Disney’s streaming service and media networks held together the spreadsheets as COVID-19 ravaged the company’s financial results.
Losses were of course expected in this quarter, though the business seemingly fared better than most would have assumed as Disney share price shot up 10%.
Total revenues for the period ending June 27 were $11.779 billion, a 42% decline on the same period of 2019, while operating income shrunk 72% to $1.099 billion. The company is still in profit, but the coronavirus had a serious impact on the Disney financials.
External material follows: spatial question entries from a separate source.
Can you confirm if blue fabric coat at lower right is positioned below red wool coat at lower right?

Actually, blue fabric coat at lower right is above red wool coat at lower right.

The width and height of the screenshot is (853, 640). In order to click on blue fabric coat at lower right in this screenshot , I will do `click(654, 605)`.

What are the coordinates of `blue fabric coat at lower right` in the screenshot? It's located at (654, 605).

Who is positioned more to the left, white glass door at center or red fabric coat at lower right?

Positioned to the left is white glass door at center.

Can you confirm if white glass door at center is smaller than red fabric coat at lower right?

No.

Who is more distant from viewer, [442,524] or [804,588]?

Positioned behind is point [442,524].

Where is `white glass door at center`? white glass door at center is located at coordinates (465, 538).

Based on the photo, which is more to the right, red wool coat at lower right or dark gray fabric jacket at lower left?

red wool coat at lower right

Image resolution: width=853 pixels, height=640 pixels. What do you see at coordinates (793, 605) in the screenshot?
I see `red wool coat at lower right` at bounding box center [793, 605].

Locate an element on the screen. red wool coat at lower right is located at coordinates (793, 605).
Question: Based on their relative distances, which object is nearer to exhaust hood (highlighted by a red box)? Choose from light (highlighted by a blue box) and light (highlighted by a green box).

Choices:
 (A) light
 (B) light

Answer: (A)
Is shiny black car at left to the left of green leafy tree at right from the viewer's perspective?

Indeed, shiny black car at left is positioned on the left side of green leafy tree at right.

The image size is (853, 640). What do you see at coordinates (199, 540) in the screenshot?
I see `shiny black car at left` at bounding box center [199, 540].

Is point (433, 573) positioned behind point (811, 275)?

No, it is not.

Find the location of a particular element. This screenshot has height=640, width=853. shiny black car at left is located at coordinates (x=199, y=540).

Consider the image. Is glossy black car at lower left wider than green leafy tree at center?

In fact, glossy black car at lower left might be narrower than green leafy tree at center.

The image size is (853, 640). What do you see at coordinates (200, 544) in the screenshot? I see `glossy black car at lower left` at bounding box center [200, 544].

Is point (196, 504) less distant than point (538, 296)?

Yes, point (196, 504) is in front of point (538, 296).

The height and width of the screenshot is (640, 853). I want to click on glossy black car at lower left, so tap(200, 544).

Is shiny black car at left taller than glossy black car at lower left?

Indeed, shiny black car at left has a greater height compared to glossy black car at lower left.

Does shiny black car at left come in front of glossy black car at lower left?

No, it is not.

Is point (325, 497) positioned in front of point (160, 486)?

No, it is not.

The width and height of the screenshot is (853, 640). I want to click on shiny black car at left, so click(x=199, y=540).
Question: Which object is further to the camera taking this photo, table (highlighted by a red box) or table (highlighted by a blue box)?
This is an unprecedented period of events of course, but a second wave of the coronavirus could cause just as much damage to the firm.
“Despite the ongoing challenges of the pandemic, we’ve continued to build on the incredible success of Disney+ as we grow our global direct-to-consumer businesses,” said CEO Bob Chapek.
“The global reach of our full portfolio of direct-to-consumer services now exceeds an astounding 100 million paid subscriptions — a significant milestone and a reaffirmation of our DTC strategy, which we view as key to the future growth of our company.”
Disney+ has proven to be a perfectly capable rival to Netflix, YouTube and Amazon in the streaming wars, though this is perhaps fortunate when you look at the impact of COVID-19 on other areas of the business.
Disney financial results by segment (in millions, USD) | ||
Business unit | Total revenue | Year-on-year |
Media Networks | 6,562 | -2% |
Parks, Experiences and Products | 983 | -85% |
Studio Entertainment | 1,738 | -55% |
Direct-to-Consumer & International | 3,969 | +2% |
“It is very well placed given its vast portfolio of assets and unique franchises. Key to its future growth is direct-to-consumer services,” said Paolo Pescatore of PP Foresight.
“The company smashed its own target for Disney+ four years ahead of schedule (60m-90m subs by 2024). Though it has been late to the streaming market, it is making good progress in a short period of time.”
With Disney+ now commanding 57.5 million subscribers, the reception of the service has clearly been positive. Having launched in December to much fanfare, the international expansion of the brand has been rapid. It has reached subscriber milestones faster than Netflix, but don’t forget, it doesn’t have to prove the value of streaming services as a valid alternative to traditional media as icebreaker Netflix did.
The streaming market is a very interesting one as it is becoming far too big for the subscription dollars which are floating around. With monthly contract becoming the norm, service providers are pressured to consistently spend huge amounts on creating attractive content portfolios. Disney is in an excellent position with its franchises, however the consumer can only tolerate so many services.
With Netflix, Amazon Prime, Hulu, Sky, Apple, Disney and YouTube, as well as numerous other regional players, competing for the same household budgets, a few are going to lose out financially.